From an international perspective, the Ruhr region in Germany offers a notable example of transforming industrial wastelands into multifunctional landscape parks through ecological restoration and cultural integration. This strategy not only rehabilitates degraded ecosystems but also integrates design, cultural, and tourism functions, fostering mixed-use industrial land development and substantially improving land use benefit [46]. In contrast, Henan’s industrial wastelands remain underutilized, with limited functional diversification. For agricultural land, the Brazilian Cerrado-a rain-fed agricultural region analogous to Henan—has effectively enhanced agricultural land efficiency through reduced tillage frequency and legume-based nitrogen fixation [47]. Drawing parallels, Henan’s agricultural land currently faces challenges of soil compaction and declining ecological benefits, suggesting potential for adopting Brazil’s model of conservation tillage combined with precision fertilization.
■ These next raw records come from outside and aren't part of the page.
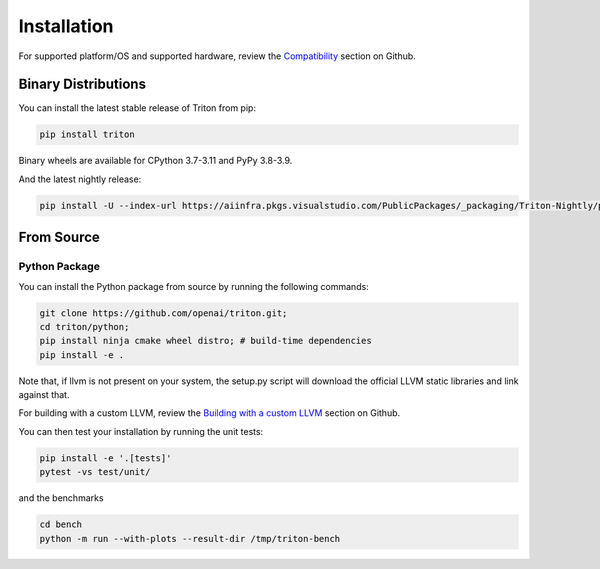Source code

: ============
Installation
============

For supported platform/OS and supported hardware, review the `Compatibility <https://github.com/openai/triton?tab=readme-ov-file#compatibility>`_ section on Github.

--------------------
Binary Distributions
--------------------

You can install the latest stable release of Triton from pip:

.. code-block:: bash

      pip install triton

Binary wheels are available for CPython 3.7-3.11 and PyPy 3.8-3.9.

And the latest nightly release:

.. code-block:: bash

      pip install -U --index-url https://aiinfra.pkgs.visualstudio.com/PublicPackages/_packaging/Triton-Nightly/pypi/simple/ triton-nightly


-----------
From Source
-----------

++++++++++++++
Python Package
++++++++++++++

You can install the Python package from source by running the following commands:

.. code-block:: bash

      git clone https://github.com/openai/triton.git;
      cd triton/python;
      pip install ninja cmake wheel distro; # build-time dependencies
      pip install -e .

Note that, if llvm is not present on your system, the setup.py script will download the official LLVM static libraries and link against that.

For building with a custom LLVM, review the `Building with a custom LLVM <https://github.com/openai/triton?tab=readme-ov-file#building-with-a-custom-llvm>`_ section on Github.

You can then test your installation by running the unit tests:

.. code-block:: bash

      pip install -e '.[tests]'
      pytest -vs test/unit/

and the benchmarks

.. code-block:: bash

      cd bench
      python -m run --with-plots --result-dir /tmp/triton-bench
Overall, optimizing land use benefits in Henan requires integrating domestic best practices and international experiences, while aligning with its dual positioning as a major grain-producing area and an emerging industrial hub. However, a notable limitation of this study is that it does not explicitly incorporate the direct impacts of key land use policies—particularly the cultivated land protection red line and ecological protection red line—into the analysis of land-use benefits. The cultivated land protection red line, established in 2006 as a legally binding target to safeguard 1.8 billion mu of arable land, imposes stringent constraints on land conversion in Henan, a major grain producing province, potentially limiting the flexibility of land allocation for economic development. Similarly, the ecological protection red line, formally introduced in 2017 to demarcate critical ecological zones, further regulates land use within ecologically sensitive areas of the province. These dual policy red lines undoubtedly shape the trade-offs between agricultural security, ecological preservation, and economic gains in land utilization. However, due to the complexity of quantifying their policy effects and data constraints regarding the intensity of regional policy implementation, this study has not fully unpacked how these red lines directly influence the observed patterns of comprehensive, social, ecological, and economic benefits of land use in Henan. Future research could integrate policy instruments (e.g., ecological compensation mechanisms) into the analytical framework to better disentangle the policy driven impacts on land use benefit.